EXTRACT PROVIDED
▬▬▬▬▬▬▬▬▬▬

Marco Shirodkar’s website: http://www.hovhaness.com/Visions.html 
                
                Hovhaness worklist: http://www.musicweb-international.com/classRev/2000/feb00/hovanessworks.htm 
                
                Hovhaness works overview: http://www.musicweb-international.com/classrev/2001/July01/HovhanessOverview.htm 
                
                  
              The music of Alan Hovhaness has grown from cult 
                status and small numbers to approach the recorded mainstream and 
                a much larger following. Gone are the 1970s when ten or more austere 
                line drawing identically-sleeved LPs and a smattering of black 
                discs from Louisville and CBS carried the Hovhaness credentials. 
                Now there are many CDs although the works awaiting first recording 
                still far outnumber those already recorded. 
              
Centaur push out the boundaries of recorded music 
                yet again. This time they have included in their project three 
                works never previously recorded - at least not commercially. The 
                fourth is presented complete for the first time. 
              
Ode to the Temple of Sound was commissioned 
                for Barbirolli to open the Houston Symphony's 1966 season. It 
                is a prepossessing piece, with ecstatic tintinnabulation, imposing 
                awe, buzzing and whirring tension, the echo of Gagaku, intimations 
                of eternity and a Debussian timelessness.

▬▬▬▬▬▬▬▬▬▬

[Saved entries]
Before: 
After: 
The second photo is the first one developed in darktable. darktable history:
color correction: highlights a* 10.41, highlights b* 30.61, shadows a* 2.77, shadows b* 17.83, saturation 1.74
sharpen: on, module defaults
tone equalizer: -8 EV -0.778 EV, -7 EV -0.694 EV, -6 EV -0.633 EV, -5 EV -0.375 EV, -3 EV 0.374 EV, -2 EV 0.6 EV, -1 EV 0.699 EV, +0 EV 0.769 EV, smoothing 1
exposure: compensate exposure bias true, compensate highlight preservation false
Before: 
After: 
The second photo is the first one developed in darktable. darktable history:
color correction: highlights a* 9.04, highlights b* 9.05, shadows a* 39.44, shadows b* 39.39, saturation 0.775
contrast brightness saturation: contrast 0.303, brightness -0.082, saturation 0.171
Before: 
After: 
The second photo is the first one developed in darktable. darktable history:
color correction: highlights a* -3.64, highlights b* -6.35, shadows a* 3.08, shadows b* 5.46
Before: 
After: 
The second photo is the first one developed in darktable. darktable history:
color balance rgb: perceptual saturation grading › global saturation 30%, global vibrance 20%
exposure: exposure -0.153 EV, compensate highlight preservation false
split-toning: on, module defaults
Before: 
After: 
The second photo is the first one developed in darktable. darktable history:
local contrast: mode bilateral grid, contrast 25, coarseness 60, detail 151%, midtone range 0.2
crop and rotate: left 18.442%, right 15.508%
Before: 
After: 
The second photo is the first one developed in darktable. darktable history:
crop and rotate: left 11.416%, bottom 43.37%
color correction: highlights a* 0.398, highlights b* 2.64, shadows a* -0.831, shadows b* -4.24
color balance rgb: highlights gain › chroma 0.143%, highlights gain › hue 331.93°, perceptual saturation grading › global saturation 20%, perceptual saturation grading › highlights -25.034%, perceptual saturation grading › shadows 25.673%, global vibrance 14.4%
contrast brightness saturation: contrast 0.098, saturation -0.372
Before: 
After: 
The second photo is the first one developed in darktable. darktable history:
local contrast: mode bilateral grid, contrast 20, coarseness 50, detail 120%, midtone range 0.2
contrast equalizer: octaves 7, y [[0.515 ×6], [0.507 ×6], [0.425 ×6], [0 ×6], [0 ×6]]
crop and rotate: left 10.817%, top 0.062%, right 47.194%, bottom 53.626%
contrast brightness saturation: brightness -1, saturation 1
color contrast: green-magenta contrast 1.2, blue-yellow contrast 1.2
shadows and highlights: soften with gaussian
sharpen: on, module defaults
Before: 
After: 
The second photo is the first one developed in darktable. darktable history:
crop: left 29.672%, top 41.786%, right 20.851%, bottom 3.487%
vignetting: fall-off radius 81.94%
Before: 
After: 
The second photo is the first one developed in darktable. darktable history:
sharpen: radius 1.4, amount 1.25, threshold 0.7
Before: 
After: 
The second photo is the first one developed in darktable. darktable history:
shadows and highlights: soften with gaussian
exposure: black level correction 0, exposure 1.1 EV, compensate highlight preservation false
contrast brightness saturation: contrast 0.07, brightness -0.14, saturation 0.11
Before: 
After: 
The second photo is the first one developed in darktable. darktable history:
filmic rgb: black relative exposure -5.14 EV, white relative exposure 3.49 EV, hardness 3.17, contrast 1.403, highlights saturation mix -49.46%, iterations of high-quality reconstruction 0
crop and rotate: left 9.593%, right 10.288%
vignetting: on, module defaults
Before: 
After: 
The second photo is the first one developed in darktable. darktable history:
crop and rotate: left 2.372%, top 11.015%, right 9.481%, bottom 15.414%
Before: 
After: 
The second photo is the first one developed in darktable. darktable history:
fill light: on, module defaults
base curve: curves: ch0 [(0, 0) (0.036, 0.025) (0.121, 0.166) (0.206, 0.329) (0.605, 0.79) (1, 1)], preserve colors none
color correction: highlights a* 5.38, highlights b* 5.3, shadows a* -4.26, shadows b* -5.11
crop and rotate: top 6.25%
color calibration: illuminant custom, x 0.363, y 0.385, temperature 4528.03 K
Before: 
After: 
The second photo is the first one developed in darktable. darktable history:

▬▬▬▬▬▬▬▬▬▬

USING THE INFORMATION
A – Answer each question from the Hovhaness review.
(i) For whom was Ode to the Temple of Sound commissioned?
(ii) How many works in the Centaur project had never previously been recorded?
(iii) Which two sources of black discs carried the Hovhaness credentials in the 1970s?
B – For each statement, say whether the Hovhaness review supports it. Answer yes or no and quote the deciding words.
(i) Recorded Hovhaness works now outnumber those still awaiting a first recording.
(ii) Ode to the Temple of Sound was meant to open the Houston Symphony's 1966 season.
(iii) The fourth work in the Centaur project is presented complete for the first time.
C – Extend the Hovhaness review, picking up after its last sentence.

RESULTS BY TASK
A –
(i) Barbirolli
(ii) Three
(iii) Louisville and CBS

B –
(i) No: "the works awaiting first recording still far outnumber those already recorded."
(ii) Yes: "commissioned for Barbirolli to open the Houston Symphony's 1966 season"
(iii) Yes: "The fourth is presented complete for the first time."

C –
Vahaken and the Ode are typically 
                otherworldly but Floating World is as strange and 
                dissonant as the Vishnu, Odysseus, Etchmiadzin 
                and Ani symphonies with its slowly groaning trombones 
                sounding like primeval creatures in rut. We are a stranger in 
                a strange land coming to terms which impinge on our consciousness 
                but are outside our understanding – something we cannot assimilate 
                easily. There is beauty there and we sense it but we cannot translate 
                it. The notes by Hovhaness authority Marco Shirodkar help us all 
                they can but ultimately we must just trust and listen again and 
                again. Hovhaness provides an orchestral fabric that rolls and 
                broils, punctuated with a long-gaited deep drumbeat, shimmering 
                and singing in vulnerable fragility. 
              
Zeami Motokiyo was a 14th century Japanese playwright. 
                The Meditation on Zeami was written for Stokowski 
                for the Carnegie Hall in 1963. Like Floating World from 
                a year later it carries the imprint of the composer's Japanese 
                experiences of 1962. It's another work of haunting uncertainties, 
                of chiming bells and slow-blossoming ideas. Its very refusal to 
                rush lends it magic. Its dissonant moments are resolved into a 
                continuum that casts a strong enchantment. 
              
The Vahaken Symphony takes its name 
                from Armenian paganism. Vahagn was the god of wind, strength and 
                courage. This compact three movement work takes us through a silky 
                seamless string anthem underpinned by a flute passing remora-like 
                as a shadow under the strings. Holstian energy meets slowly dissipating 
                sheets of trombone legato. String pizzicato launches some folksy 
                dances. The sweet central Intermezzo recalls the Fauré 
                Pavane. The last movement combines elements of andante 
                and allegro. Unison strings enunciate a curvaceous long-breathed 
                melody borne high by tubular bells and a deep baritonal pizzicato. 
                An oriental sway rises to a whirling celebratory temple dance.